Thursday, March 18, 2010

Intraday data handling can be easy, when you've got the right tools.

The title of this post could be just as well 'In praise of Matlab' ( or possibly SciLab or R, but not Excel). Yesterday it took me only a couple of hours to complete a task that otherwise would be almost impossible to achieve without the right tooling. I was so excited about how easy it turned out to be that I decided to share my experience.
For some time now I was going to take a look at Forex intraday data. It tempted me because of the law of  'large numbers'. A model should be allowed to make a couple of hundred of trades before its profitability can be estimated reliably. For a swing-trading system this should mean at least half a year paper trading and I just don't like to wait. In case of an intraday system, one only needs a couple of days!  Forex data is freely available (intraday data archive)   making it a good candidate to test some intraday strategies.
But once you download some data, a problem becomes obvious: the data is sampled at irregular intervals, making it very difficult to compare one dataset to another. Take a look at the beginning of the data files:
USD/CHF:
1051976017,D,USD/CHF,2010-01-31 17:04:45,1.060100,1.060600
1051976080,D,USD/CHF,2010-01-31 17:05:20,1.060200,1.060600
1051976102,D,USD/CHF,2010-01-31 17:05:22,1.060100,1.060600
1051976119,D,USD/CHF,2010-01-31 17:05:22,1.060200,1.060700
------------------------------------------------------------------------

The sampling time seems to vary between less than a second to more than a minute! Even if you don't want to compare these two datasets, the data is still unusable for a backtest.

Now imagine trying to align these datasets in Excel.
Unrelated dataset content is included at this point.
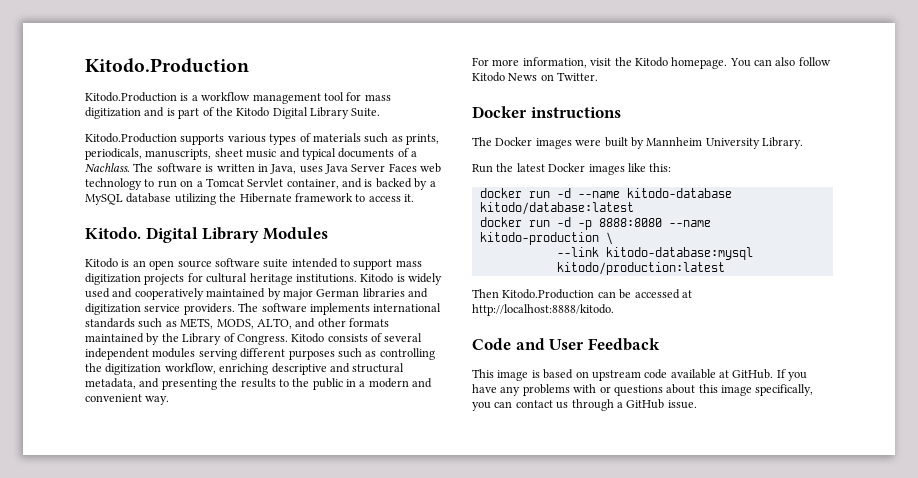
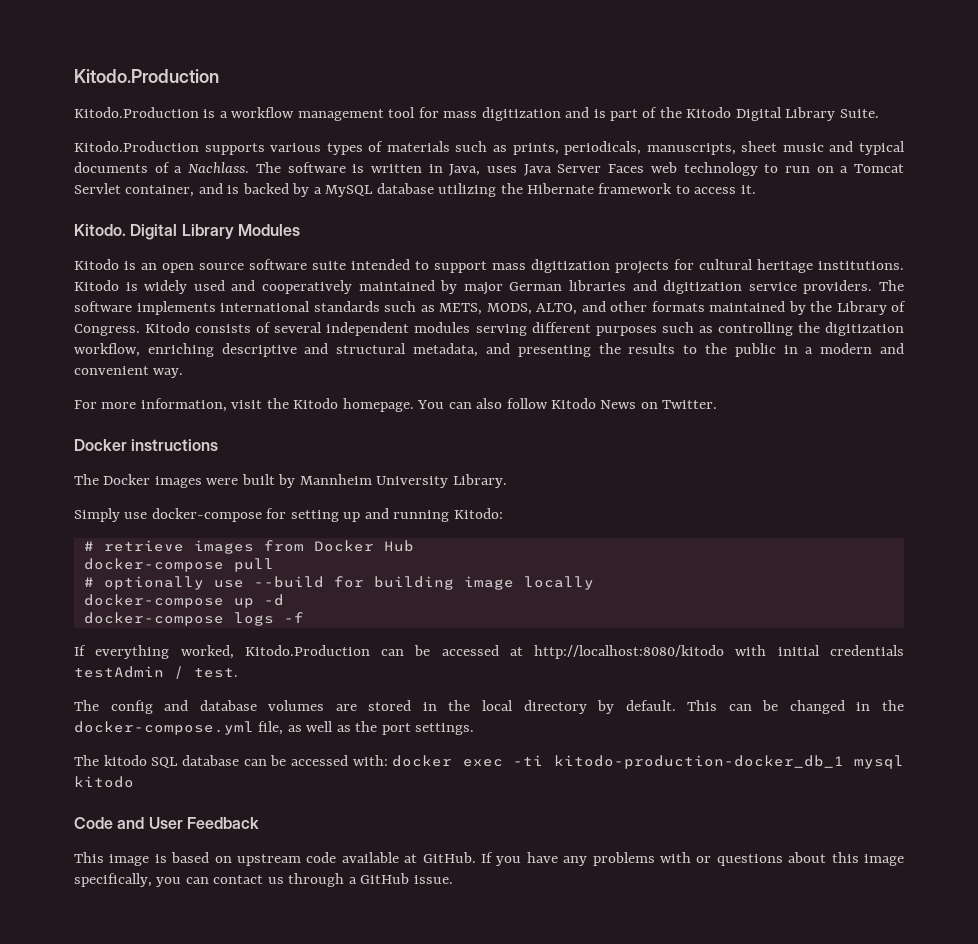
[472,163,672,175] [479,188,732,198] [479,202,634,215] [479,217,711,230] [479,232,613,245] [556,247,753,260] [556,262,725,275] [472,289,499,298] Run the latest Docker images like this: // docker run -d --name kitodo-database kitodo/database:latest // docker run -d -p 8888:8080 --name kitodo-production \ // --link kitodo-database:mysql kitodo/production:latest // Then -> [74,508,503,522] [83,540,414,554] [83,558,274,572] [83,576,594,590] [83,594,284,608] [83,612,304,626] [74,645,234,659] Simply use docker-compose for setting up and running Kitodo: // # retrieve images from Docker Hub // docker-compose pull // # optionally use --build for building image locally // docker-compose up -d // docker-compose logs -f // If everything worked,
[472,304,614,316] http://localhost:8888/kitodo. -> [534,645,904,659] [74,666,238,679] [74,700,904,714] [74,721,475,735] [74,755,905,769] [74,776,134,788] http://localhost:8080/kitodo with initial credentials testAdmin / test. // The config and database volumes are stored in the local directory by default. This can be changed in the docker-compose.yml file, as well as the port settings. // The kitodo SQL database can be accessed with: docker exec -ti kitodo-production-docker_db_1 mysql kitodo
If somebody has an idea, please let me know ;-).
However, in a technical software tool (like Matlab ) there should be an interpolation function.
In Matlab it is the wonderful interp1 . It accepts available data along with a new vector of time values for interpolation.
I've used a 10-second interval for interpolation, while synchronizing start times between different datasets. The result is a neat matrix with prices at even time periods. Of course this introduces an error , but looking at the interpolated data (see graph below, deeply zoomed in), less than 1/2 pip, nothing serious.

Again, it gives me a headache just thinking about having to complete this task without the right tooling.